Understanding why ChRCC is resistant to current immune therapies is crucial for improving treatment options. ChRCC patients have limited effective treatment choices, and poor outcomes with existing therapies. Insights from this study could lead to more effective, tailored treatments for this type of cancer, potentially improving survival rates and quality of life for patients.


The researchers used advanced techniques, such as single-cell RNA sequencing and T-cell receptor profiling, to analyze tumor and normal kidney tissues from patients with ChRCC and related tumors. They examined the genetic and cellular characteristics of these tumors and compared immune cell infiltration in ChRCC with that in other kidney cancer types.
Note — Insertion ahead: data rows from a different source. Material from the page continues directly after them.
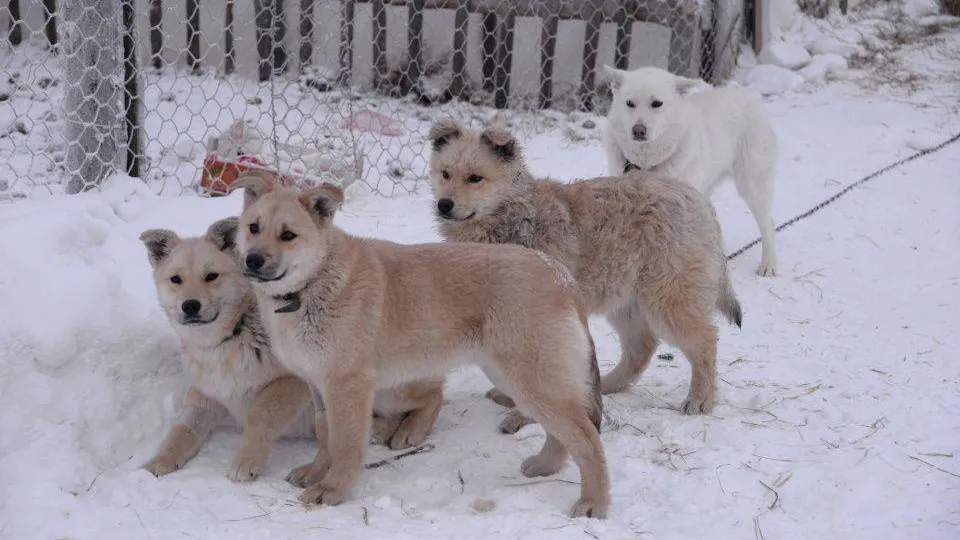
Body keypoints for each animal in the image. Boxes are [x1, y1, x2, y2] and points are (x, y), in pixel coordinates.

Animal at [138, 219, 442, 480]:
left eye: (211, 276)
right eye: (175, 279)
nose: (190, 305)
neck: (234, 334)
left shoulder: (293, 381)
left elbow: (259, 414)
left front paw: (246, 461)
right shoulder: (206, 394)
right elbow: (182, 429)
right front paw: (158, 461)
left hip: (380, 387)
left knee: (434, 395)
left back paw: (403, 429)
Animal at [230, 178, 612, 520]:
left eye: (288, 235)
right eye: (253, 227)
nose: (253, 260)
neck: (314, 283)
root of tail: (560, 275)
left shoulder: (348, 387)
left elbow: (344, 443)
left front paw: (333, 489)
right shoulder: (318, 387)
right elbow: (326, 436)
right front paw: (315, 472)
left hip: (528, 382)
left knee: (587, 439)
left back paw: (594, 503)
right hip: (513, 380)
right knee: (563, 434)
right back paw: (546, 466)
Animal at [428, 117, 744, 422]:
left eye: (475, 178)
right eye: (445, 173)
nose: (444, 205)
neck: (511, 218)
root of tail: (697, 198)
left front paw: (523, 415)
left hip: (667, 297)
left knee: (704, 341)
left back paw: (700, 399)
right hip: (624, 298)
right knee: (641, 347)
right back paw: (608, 385)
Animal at [604, 66, 784, 276]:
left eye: (657, 104)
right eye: (629, 103)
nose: (638, 130)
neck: (648, 163)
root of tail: (748, 97)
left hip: (753, 187)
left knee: (769, 225)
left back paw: (768, 264)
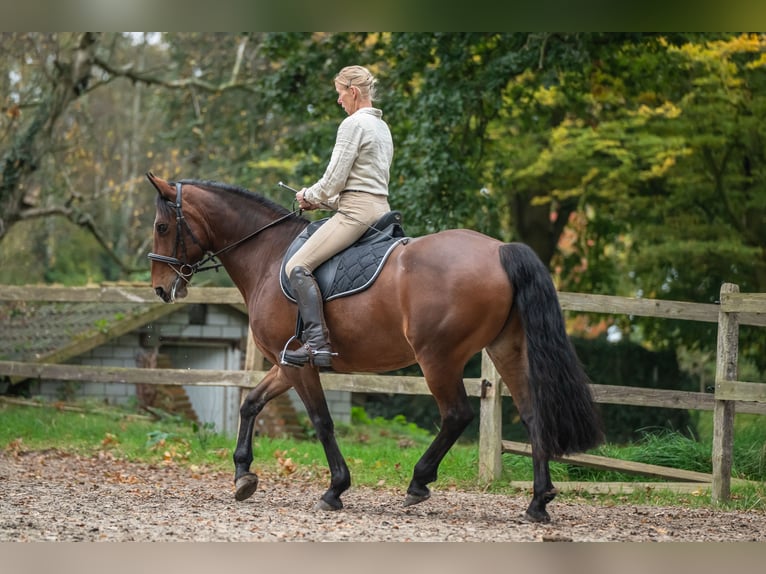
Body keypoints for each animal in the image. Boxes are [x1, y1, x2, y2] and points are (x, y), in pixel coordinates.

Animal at [148, 173, 608, 524]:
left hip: (438, 357)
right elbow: (251, 404)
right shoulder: (286, 361)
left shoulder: (300, 365)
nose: (161, 289)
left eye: (162, 227)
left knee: (456, 414)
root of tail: (499, 249)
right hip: (506, 349)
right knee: (532, 414)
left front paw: (335, 489)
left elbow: (322, 421)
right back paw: (538, 502)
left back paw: (419, 482)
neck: (268, 254)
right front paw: (243, 473)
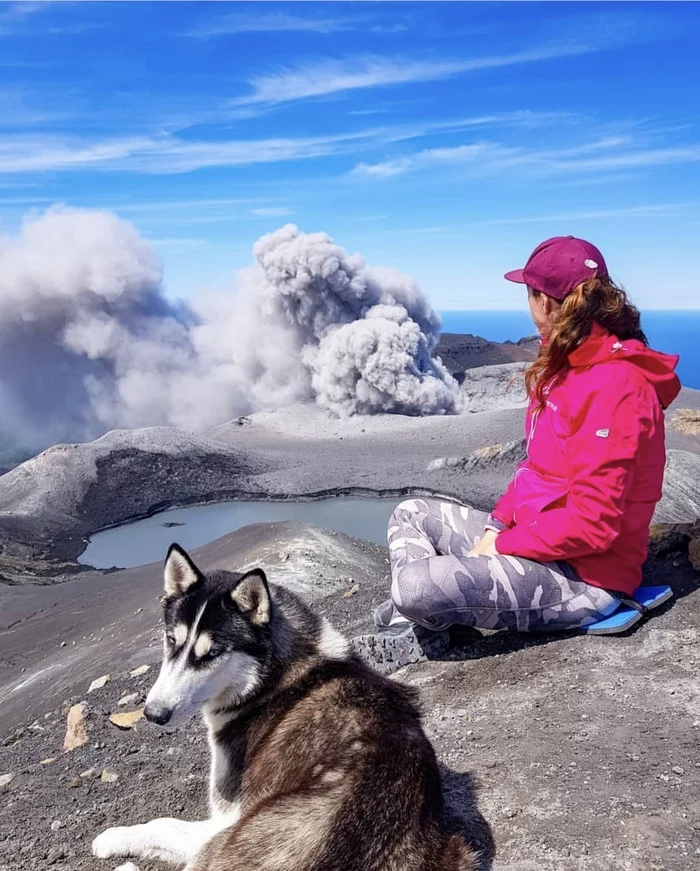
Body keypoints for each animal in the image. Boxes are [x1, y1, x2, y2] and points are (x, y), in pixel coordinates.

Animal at [91, 544, 476, 871]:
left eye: (211, 654)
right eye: (172, 640)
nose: (153, 715)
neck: (270, 679)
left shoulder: (225, 819)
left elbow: (164, 823)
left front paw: (113, 837)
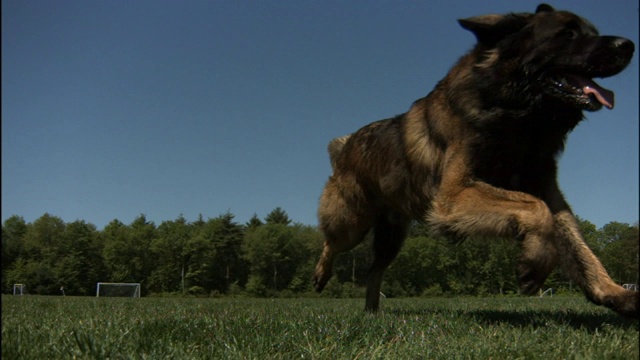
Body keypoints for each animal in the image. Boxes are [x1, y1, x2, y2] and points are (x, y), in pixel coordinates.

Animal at [310, 3, 636, 318]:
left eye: (593, 32)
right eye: (567, 34)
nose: (629, 45)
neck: (517, 115)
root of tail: (346, 143)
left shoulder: (547, 192)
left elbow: (579, 248)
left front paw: (614, 293)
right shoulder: (454, 195)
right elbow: (535, 209)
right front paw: (535, 263)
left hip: (391, 236)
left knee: (373, 270)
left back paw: (372, 312)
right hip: (351, 222)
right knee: (331, 243)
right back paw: (321, 276)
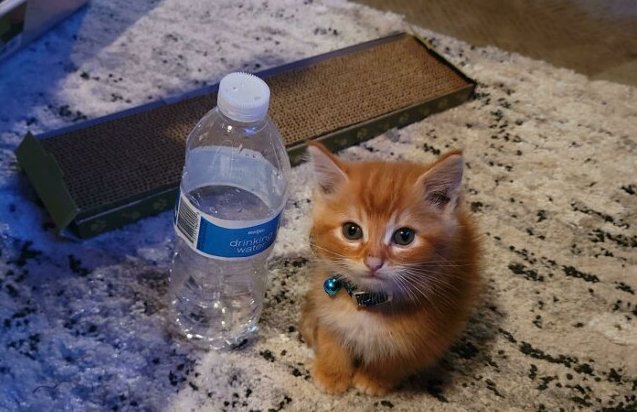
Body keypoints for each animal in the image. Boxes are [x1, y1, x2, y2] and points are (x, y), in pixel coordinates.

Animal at [299, 142, 481, 396]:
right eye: (351, 231)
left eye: (404, 236)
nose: (373, 262)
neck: (368, 303)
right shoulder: (326, 307)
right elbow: (331, 336)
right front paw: (332, 372)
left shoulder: (428, 337)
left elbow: (396, 358)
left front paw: (373, 378)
The study identified that ChRCC tumors originate from specific kidney cells called α-intercalated cells. It revealed a significant lack of immune cells, especially CD8+ T cells, in ChRCC tumors. These T cells showed low expression of immune checkpoints, meaning they were less likely to attack cancer cells effectively. Additionally, ChRCC tumors had a downregulation of HLA class I molecules, which are important for immune system recognition of cancer cells.

These findings suggest that ChRCC's immune environment is not conducive to current immune therapies, as the few immune cells present are not specific to the tumor. This immune "cold" environment means that traditional ICI therapies are less effective. The study highlights the need for treatments that can enhance the infiltration and activity of tumor-specific T cells in ChRCC.

Future research should focus on developing therapies that target the specific pathways identified in this study, such as those involved in ferroptosis and mTORC1 signaling. There is also a need to explore treatments that can improve antigen presentation and increase the presence of tumor-specific T cells in ChRCC, potentially making immunotherapies more effective for this type of cancer.


This research was supported by a National Institutes of Health (NIH) grant (P30CA016359). The content is solely the responsibility of the authors and does not necessarily represent the official views of the National Institutes of Health. Additional support was provided by a grant from the Department of Defense Early Career Investigator grant (KCRP AKCI-ECI, W81XWH-20-1). Yale University also provided funding and support for this research.